The colonizer you start with is small, and fast, with a long range. However, sending 2500 people halfway across the universe to colonize a planet is not a good expansion strategy.

The two most important aspects of a good empire are Compactness and Homogeneity. A Compact empire uses every world within its borders, or at the very least protects those it cannot use. A Homogeneous empire shares resources and minerals between worlds, making each world as productive as possible. Sending a small colonizer to a far off world goes against both of these ideas: your initial colony will be small, which means you'll need to send several transports full of colonists to your remote world just so it can ramp up, with perhaps one or more warships that must be dedicated to guarding the new colony, when you could have put those resources to better use building up or remote mining the worlds closer to home.

So the original colonizer is fine for settling nearby worlds that can easily be shipped additional colonists and minerals, but why stop there?
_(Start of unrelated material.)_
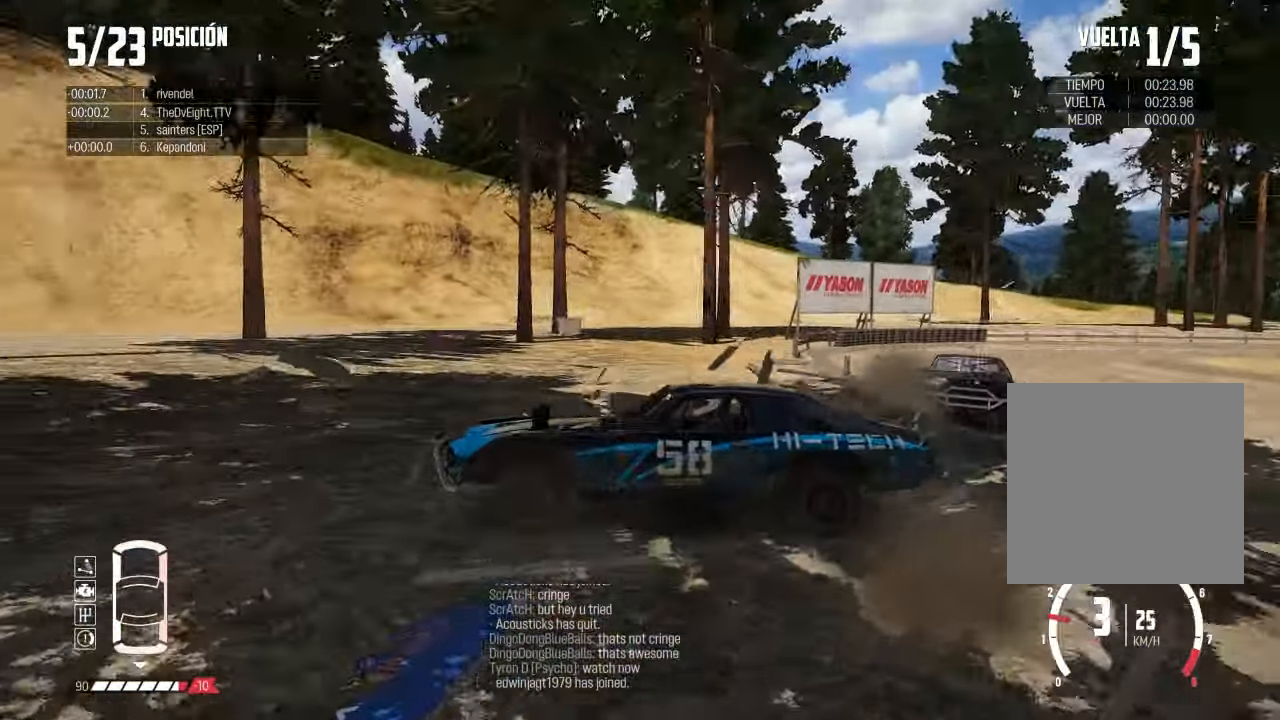
{"buttons": [], "left_stick": "right", "right_stick": "center", "events": [[50, "X", "down"], [150, "X", "up"], [267, "X", "down"], [383, "X", "up"], [434, "right_stick", "center"]]}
There are various freighter hulls that would make better colonizer hulls, either to make fewer return trips necessary, or to get enough out of the original design that no immediate return trips are necessary.

Available at all times is the Small Freighter hull. Placing a colony module in this hull provides you with almost three times the payload of your initial small colonizer, for only a few additional minerals. However, the fuel supply on a Small Freighter is small, so a colonizer based on this hull will have only short-range capability. At Construction Technology level 3, a Medium Freighter is available, which has much more capacity (three times that of the Small Freighter), but has the same fuel problem.

The colonizer hull of choice for the early game is the Privateer. While it doesn't have much more cargo space than a large freighter, and requires a few more resources in construction, it does have the following going for it:

  • With a Germanium cost of only 2kT, you don't have to sacrifice your early homeworld factory production to build colonizers.
  • There are three extra slots for either cargo, fuel, or colonization pods, compared to only one for Freighters. While a Freighter-turned-colonizer cannot have any extra fuel or cargo space, a Privateer can have both.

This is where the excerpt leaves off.